Hiçbir şey, beklendiği kadar kötü olmadığı gibi, sanıldığı kadar iyi de değildir.
Nitekim...
Cem'in söylemi,
Papandreu tarafından
"bağlayıcı teminat" gibi adlandırılarak,
Helsinki öncesi
AB'nin diğer
14 ülkesine, "Türkiye, bildiride bazı kayıtlara, koşullara angaje" mesajı verilmekte.
Bütün mesele,
Türkiye'nin
"Ajanda 2000'de yer alan iki ülke arasında anlaşmazlıkların, gereğinde Lahey Uluslararası Adalet Divanı'nda çözümünü kabul ettiğinin" bildiride yer alması.
Gerçi
Türkiye, Ajanda 2000 ile aynı paralelde.
Ama...
Ajanda 2000 "tarafların ikili müzakereler yapmaları ve ancak çözüme ulaşamamaları halinde dosyaları Lahey'e götürmelerini" öngörmekte.
Böyle bir müzakerenin ise
Lahey'e gitmeden önce kaç yıl süreceği belli değildir.
Ada muhabbeti
Papandreu'nun ikinci saptaması ise
Kıbrıs ile
AB'ye tam üyelik görüşmelerinin
"iç siyaset sorunlarını çözmek" şartı kaldırılarak hemen başlamasıdır.
İç siyaset sorunu... Yani
KKTC.Bu sorun çözülmeden,
Kıbrıs'ın tam üyeliği,
AB üyelerinin çoğuna göre adanın ikiye bölünmesini kabul etmektir.
Kıbrıs'ı da içine alan
AB'nin,
Türkiye ile ihtilaflı sınır komşusu haline gelmesidir.
Fransa ve
Almanya, buna kesinlikle karşı.
İngiltere ise dansediyor.
Fransa, Helsinki'ye belki bir ara formül üretecek.

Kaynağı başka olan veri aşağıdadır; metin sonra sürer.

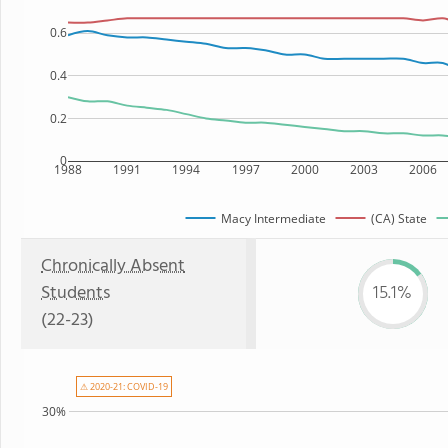
0.6
0.4
0.2
0
1988
1991
1994
1997
2000
2003
2006
Macy Intermediate
(CA) State
Chronically Absent
Students
15.1%
(22-23)
⚠ 2020-21: COVID-19
30%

"AB adayı olmayan bir ülkenin, bir başka aday ülkenin üyeliğini engelleyemeyeceği" söylemini biraz daha aşan bir formül...
Şifreyi çözelim.
Aday olmayan ülke
Türkiye... Üyeliğini engelleyemeyeceği bir diğer aday ülke
Kıbrıs.
Atina hükümeti,
Helsinki Bildirisi'ne bu konuda
AB'nin güvencesinin eklenmesini de istiyor.
Tam üyelik için müzakerenin başlaması değil, üyeliğin gerçekleşme aşamasında
KKTC sorununun çözülmesini kabul ettirme kulisini yapmakta.
Aklın yolu
Papandreu'nun sözleri üzerine,
Cem'e
TV canlı yayınında yorumu soruldu.
Cem, "böylesine duyarlı bir dönemde, Papandreu'ya medya aracılığıyla cevap vermeyeceğini" söyledi.
Polemiklerden uzak kaldı.
Papandreu'nun
"Helsinki'de elde edilecek olumlu sonucun şerefi, Cem'e ait olacaktır" sözlerine ise teşekkür etmekle yetindi.
La Fontaine'in masalındaki karga gibi tatlı bir söz üzerine ağzındaki peyniri düşürmedi.
İhtiyatlı iyimserliğini rezervleriyle sürdürdü.
Son söz...
"Atina'daki gazetecilere, daha bir gün öncesine kadar 'her şey yüzde 50, yüzde 50' diyen hükümet çevreleri, 'ibre hafifçe EVET'e doğru yöneldi' demeye başladılar.